Reproduce the material below, changing "منوعات" to "أخبار" and keeping everything else unchanged.

════════════════

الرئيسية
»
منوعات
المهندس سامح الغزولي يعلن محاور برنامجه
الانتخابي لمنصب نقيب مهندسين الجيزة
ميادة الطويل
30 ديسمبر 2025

════════════════

* Exercise result *
الرئيسية
»
أخبار
المهندس سامح الغزولي يعلن محاور برنامجه
الانتخابي لمنصب نقيب مهندسين الجيزة
ميادة الطويل
30 ديسمبر 2025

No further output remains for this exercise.